Larangan penggunaan sound horeg sebenarnya sudah berlaku di Kota Malang sejak tahun lalu. Namun, perangkat audio berdaya tinggi itu masih ditemukan dalam sejumlah kegiatan masyarakat.
Baca juga: Tak Nyaman dengan Kebisingan, Pemuda Sukun Malang Ciptakan Website EWS Sound Horeg
Pemkot Malang pun meminta seluruh jajarannya terus menyosialisasikan larangan tersebut. Wahyu mengakui masih ada perbedaan pandangan di masyarakat terkait penggunaan sound horeg. Namun, Pemkot Malang tetap berpegang pada aturan yang telah ditetapkan.
“Sudah kami ingatkan. Tapi memang tetap ada yang mendukung sound horeg. Yang jelas, kami tidak bisa memperbolehkan. Harus sesuai kewajaran saja,” tuturnya.
Larangan tersebut juga akan diberlakukan selama seluruh rangkaian kegiatan HUT RI di Kota Malang tanpa pengecualian.
“Ya sama. Aturannya juga akan kita berlakukan seperti itu,” tambahnya.
Kasatpol PP Kota Malang Heru Mulyono menjelaskan, pengawasan penggunaan sound horeg dilakukan melalui koordinasi dengan berbagai instansi. Menurut dia, kewenangan penindakan berada di tangan kepolisian karena berkaitan dengan aspek keamanan dan ketertiban masyarakat.

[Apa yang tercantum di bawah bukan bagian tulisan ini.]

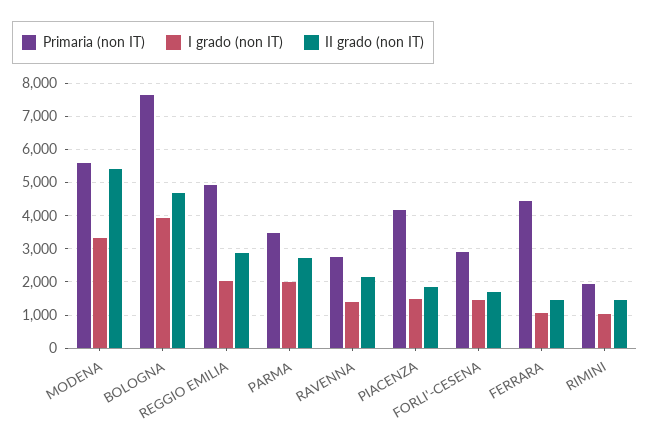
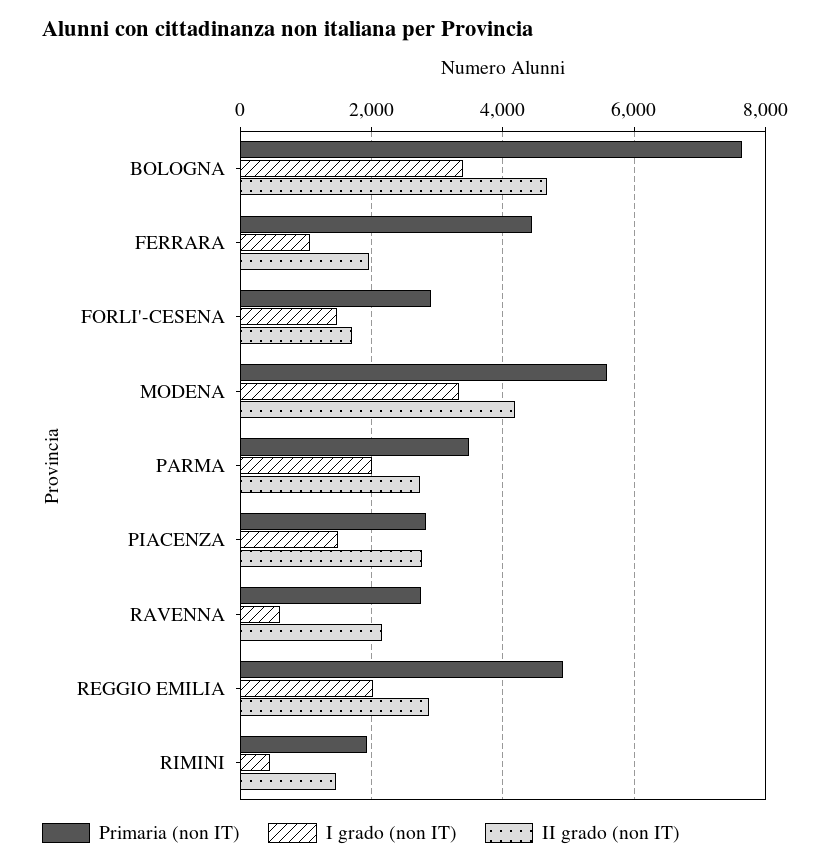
II grado (non IT), MODENA: 5400 -> 4200
I grado (non IT), BOLOGNA: 4000 -> 3400
I grado (non IT), RAVENNA: 1400 -> 600
Primaria (non IT), PIACENZA: 4200 -> 2800
II grado (non IT), PIACENZA: 1800 -> 2800
II grado (non IT), FERRARA: 1400 -> 2000
I grado (non IT), RIMINI: 1000 -> 400

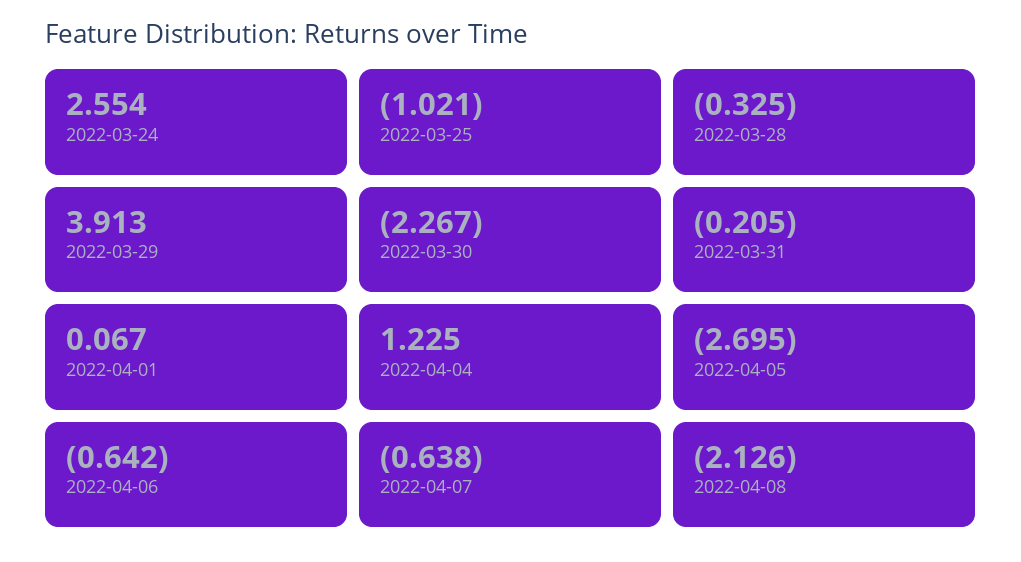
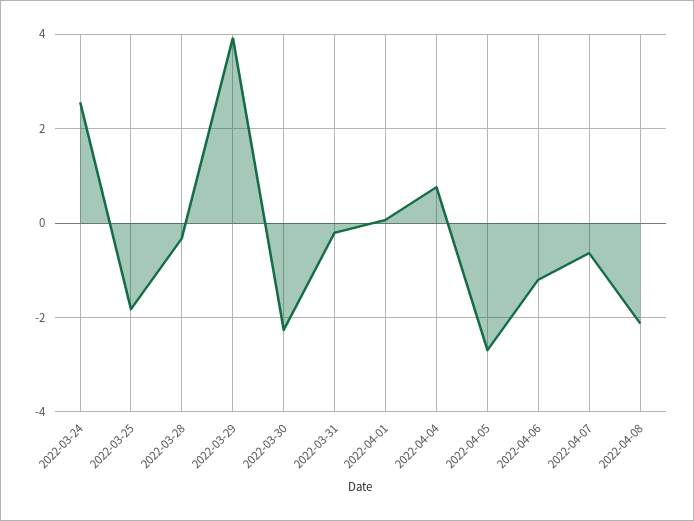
2022-03-25: -1.021 -> -1.8
2022-04-04: 1.225 -> 0.8
2022-04-06: -0.642 -> -1.2

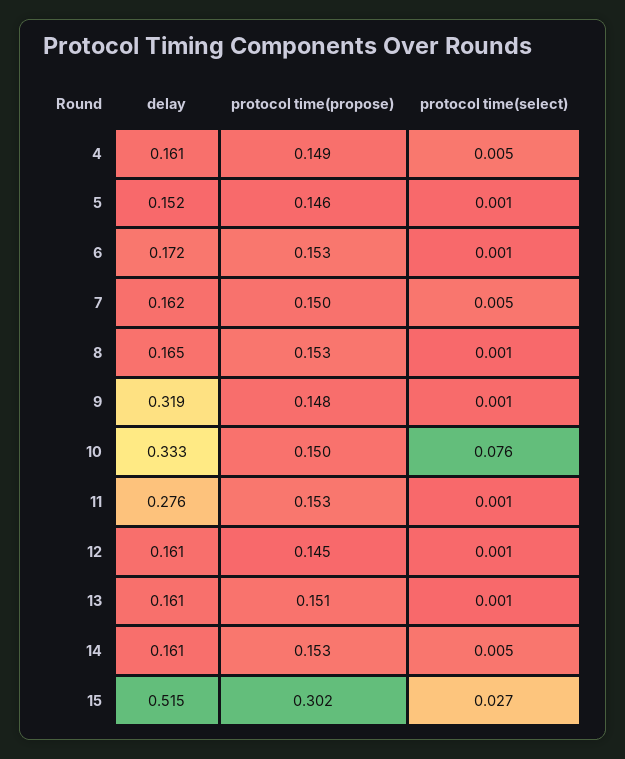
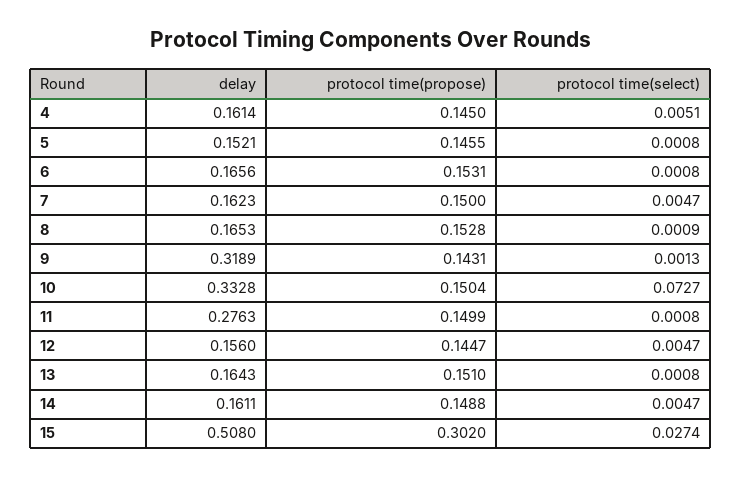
protocol time(propose), 4: 0.149 -> 0.145
delay, 6: 0.172 -> 0.1656
protocol time(propose), 9: 0.148 -> 0.1431
protocol time(select), 10: 0.076 -> 0.0727
protocol time(propose), 11: 0.153 -> 0.1499
delay, 12: 0.161 -> 0.156
protocol time(select), 12: 0.001 -> 0.0047
delay, 13: 0.161 -> 0.1643
protocol time(propose), 14: 0.153 -> 0.1488
delay, 15: 0.515 -> 0.508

Baca juga: Regulasi Sound Horeg di Kota Batu Dipertegas Lewat Surat Edaran
Meski demikian, Satpol PP tetap melakukan pemantauan di lapangan. Langkah itu dilakukan untuk mendeteksi potensi gangguan terhadap ketenteraman dan ketertiban umum.
“Tapi Satpol PP tetap melakukan pemantauan di lapangan untuk mendeteksi potensi gangguan ketenteraman dan ketertiban umum,” tandasnya.